Headlights - Some Racing, Some Stopping [Polyvinyl / Cargo]
Es gibt Menschen, auch unter Journalisten, die die Bands des formidablen amerikanischen Labels Polyvinyl im Speziellen und melodiösen Indiepop im Allgemeinen nicht besonders wertschätzen. „Langweilig, alles schon mal da gewesen“ sagen sie, und als Fan erwischt man sich dabei, diesen Leuten Innovationszwang zu unterstellen. Denn trotz allen Interesses an musikalischer Fortentwicklung – wie kann man dieser herzerweichenden Leichtigkeit widerstehen? Fragt man sich als Fan. Ich bin so einer.
Headlights aus Illinois sind ein klassischer Fall für dieses eingangs beschriebene Phänomen. Schon die Reaktionen auf ihr großartiges Albumdebüt „Kill Them With Kindness“ changierten zwischen Verzückung und Desinteresse. Wobei ich und die anderen Fans beim besten Willen nicht verstehen konnten, wie man dieser Musik derart beiläufig begegnen kann. Für uns fühlt sich diese Musik total zwingend an.
Sicher tut sich der Pop der Headlights sowohl auf ihrem Debüt als auch auf der jetzt erscheinenden Platte „Some Racing…“ nicht durch die dichtesten und ausgefuchstesten Arrangements hervor. Sicher ist der Gesang von wechselweise Tristan Wraight und Erin Fein nicht besonders kraftvoll. Das Gewicht auf der anderen Seite der Waage wiegt aber mindestens genauso schwer. Die Musik der Headlights ist fein und versponnen, anregend und eingängig. Die meisten ihrer Songs, zumindest aber ihre Melodien, sind von Laune machender, ausgesuchter Schönheit und alles andere als nach Schema f konstruiert. Klar sind deutliche Enflüsse erkennbar, immer wieder Belle & Sebastian, The Delgados und Teenage Fanclub, aber auch andere der tollen US-Indiebands wie Beulah oder Saturday Looks Good To Me. Und mit „Market Girl“ haben sich Headlights deutlich hörbar daran versucht, einen Arcade Fire-Song zu schaffen. Wieso auch nicht.

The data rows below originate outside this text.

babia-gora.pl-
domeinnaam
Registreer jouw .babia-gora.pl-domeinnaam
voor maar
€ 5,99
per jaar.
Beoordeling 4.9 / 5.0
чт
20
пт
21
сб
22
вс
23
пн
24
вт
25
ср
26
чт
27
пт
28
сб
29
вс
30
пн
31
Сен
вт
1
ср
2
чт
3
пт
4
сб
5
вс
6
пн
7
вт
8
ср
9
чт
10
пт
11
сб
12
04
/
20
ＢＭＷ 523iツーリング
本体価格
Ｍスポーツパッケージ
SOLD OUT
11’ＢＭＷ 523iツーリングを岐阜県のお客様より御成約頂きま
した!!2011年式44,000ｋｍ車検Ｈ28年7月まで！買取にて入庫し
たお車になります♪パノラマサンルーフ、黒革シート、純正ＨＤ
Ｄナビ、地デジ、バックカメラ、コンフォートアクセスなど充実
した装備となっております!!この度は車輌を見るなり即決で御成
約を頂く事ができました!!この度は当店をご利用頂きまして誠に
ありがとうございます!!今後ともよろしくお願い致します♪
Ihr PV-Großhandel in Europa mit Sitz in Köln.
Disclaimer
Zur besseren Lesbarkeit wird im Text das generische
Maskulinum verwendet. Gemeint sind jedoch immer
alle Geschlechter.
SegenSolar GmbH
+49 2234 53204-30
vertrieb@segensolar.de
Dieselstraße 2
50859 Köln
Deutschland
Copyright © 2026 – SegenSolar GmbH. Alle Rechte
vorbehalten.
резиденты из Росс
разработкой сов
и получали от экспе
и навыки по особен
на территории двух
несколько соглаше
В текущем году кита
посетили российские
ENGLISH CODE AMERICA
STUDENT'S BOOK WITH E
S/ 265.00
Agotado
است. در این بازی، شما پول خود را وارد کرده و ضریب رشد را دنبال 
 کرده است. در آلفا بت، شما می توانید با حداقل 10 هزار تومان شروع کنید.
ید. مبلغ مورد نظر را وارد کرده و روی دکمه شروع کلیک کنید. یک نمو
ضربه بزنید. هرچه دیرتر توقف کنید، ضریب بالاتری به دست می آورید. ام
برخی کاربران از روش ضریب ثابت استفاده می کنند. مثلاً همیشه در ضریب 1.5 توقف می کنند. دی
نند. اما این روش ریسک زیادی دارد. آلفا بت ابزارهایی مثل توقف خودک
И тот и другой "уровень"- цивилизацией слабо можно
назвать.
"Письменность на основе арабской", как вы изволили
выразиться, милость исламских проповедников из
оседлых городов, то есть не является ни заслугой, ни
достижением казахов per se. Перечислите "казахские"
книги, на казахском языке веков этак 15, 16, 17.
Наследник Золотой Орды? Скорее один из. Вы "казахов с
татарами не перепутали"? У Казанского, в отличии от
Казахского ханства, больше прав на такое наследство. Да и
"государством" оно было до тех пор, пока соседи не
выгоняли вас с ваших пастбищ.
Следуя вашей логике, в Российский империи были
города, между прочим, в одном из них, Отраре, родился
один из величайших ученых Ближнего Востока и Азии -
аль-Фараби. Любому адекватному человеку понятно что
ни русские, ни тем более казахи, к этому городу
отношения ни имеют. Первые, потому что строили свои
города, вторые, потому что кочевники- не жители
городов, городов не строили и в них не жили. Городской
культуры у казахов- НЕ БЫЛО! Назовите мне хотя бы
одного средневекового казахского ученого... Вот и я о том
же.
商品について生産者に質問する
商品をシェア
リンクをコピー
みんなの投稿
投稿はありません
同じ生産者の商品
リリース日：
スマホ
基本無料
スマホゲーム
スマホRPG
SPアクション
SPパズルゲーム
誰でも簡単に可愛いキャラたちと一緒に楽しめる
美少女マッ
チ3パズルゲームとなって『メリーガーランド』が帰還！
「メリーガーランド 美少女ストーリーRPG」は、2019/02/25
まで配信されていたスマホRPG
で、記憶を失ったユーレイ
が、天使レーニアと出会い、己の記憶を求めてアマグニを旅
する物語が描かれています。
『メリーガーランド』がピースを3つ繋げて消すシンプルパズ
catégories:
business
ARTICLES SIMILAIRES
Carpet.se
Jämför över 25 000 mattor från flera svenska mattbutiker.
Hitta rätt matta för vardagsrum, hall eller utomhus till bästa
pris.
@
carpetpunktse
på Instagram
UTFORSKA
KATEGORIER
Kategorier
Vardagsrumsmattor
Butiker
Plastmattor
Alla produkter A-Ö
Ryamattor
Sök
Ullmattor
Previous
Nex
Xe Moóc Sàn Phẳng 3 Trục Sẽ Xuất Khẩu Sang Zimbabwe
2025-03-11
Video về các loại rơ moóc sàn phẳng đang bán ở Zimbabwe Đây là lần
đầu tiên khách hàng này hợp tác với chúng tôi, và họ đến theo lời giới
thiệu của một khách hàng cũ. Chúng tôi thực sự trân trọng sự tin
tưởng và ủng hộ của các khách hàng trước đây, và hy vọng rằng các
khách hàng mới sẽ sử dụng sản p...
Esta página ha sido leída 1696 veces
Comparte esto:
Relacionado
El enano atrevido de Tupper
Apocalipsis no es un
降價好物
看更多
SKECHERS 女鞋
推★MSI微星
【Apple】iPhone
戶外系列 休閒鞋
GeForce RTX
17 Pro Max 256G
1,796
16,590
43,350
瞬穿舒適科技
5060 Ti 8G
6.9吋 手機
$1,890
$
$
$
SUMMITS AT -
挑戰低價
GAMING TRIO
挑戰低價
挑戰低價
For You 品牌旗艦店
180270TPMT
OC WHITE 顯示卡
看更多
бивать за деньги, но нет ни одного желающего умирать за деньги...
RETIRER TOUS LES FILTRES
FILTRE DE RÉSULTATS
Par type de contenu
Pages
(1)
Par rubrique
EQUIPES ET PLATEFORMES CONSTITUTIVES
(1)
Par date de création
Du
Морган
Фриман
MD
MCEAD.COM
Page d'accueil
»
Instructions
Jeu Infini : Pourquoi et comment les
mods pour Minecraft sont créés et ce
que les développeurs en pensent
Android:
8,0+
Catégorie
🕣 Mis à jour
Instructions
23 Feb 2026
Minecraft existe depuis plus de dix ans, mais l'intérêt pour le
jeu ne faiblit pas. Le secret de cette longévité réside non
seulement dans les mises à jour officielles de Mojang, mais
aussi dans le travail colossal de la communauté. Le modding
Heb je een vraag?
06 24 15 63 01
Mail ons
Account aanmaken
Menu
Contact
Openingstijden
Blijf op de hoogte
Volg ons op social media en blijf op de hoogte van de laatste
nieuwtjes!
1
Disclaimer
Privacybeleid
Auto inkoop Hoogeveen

Die Stimmung dieser Musik ist warm und durch und durch angenehm. Pop wie der der Headlights kommt nur in Ausnahmefällen aus Metropolen, es bedarf dafür einer gewissen Ruhe und Aufgeräumtheit, wohl auch eines angemessenen Rahmens, um innezuhalten und zu reflektieren. Es wäre vollkommen absurd, mit Musik wie dieser auf die große Bühne zu schielen, die ist ja seit jeher den jeweils neuen Moden vorbehalten. Eine Band wie Headlights macht ihre Musik, weil sie Popsongs liebt und das Gefühl, dass sie vermitteln, genießt. Klassischerweise behält es sich so eine Band vor, in alle möglichen Richtungen zu experimentieren, um dann doch wieder beim Song zu landen. Solche absurden Kreise hört man auch „Some Racing…“ an.
Headlights haben ihren Trio-Status für dieses Album aufgebrochen, Musiker von den befreundeten Bands Shipwreck und Decibully sind neu dabei. Die daraus resultierenden Möglichkeiten hat die Band genutzt, um zusätzliche Sounds in ihre Arrangements zu integrieren. All diese Klänge, ob Orgel, Akkordeon oder Glockenspiel, verstärken die warme und freudvoll-naive Stimmung der Songs. Sie haben keine offensichtlichen Schrägen oder Brüche und nichts Effektheischendes an sich, sie wirken unmittelbar und, Achtung Unwort, ehrlich.
Nichts auf „Some Racing…“ deutet darauf hin, dass es die Headlights darauf anlegen, vordere Plätze in Jahrebestenlisten zu belegen. Trotzdem: Ein so schönes Set an Ohrwürmern wird man 2008 woanders kaum finden. Es ist die bisher beste, weil ausgereifteste Platte der Band. Und eine plakative Vorstellung schreit meine kranke Fantasie so deutlich heraus, dass ich damit enden muss: Wäre diese Band groß, kämen diese Songs im Radio, wäre alles in diesem Land viel schöner.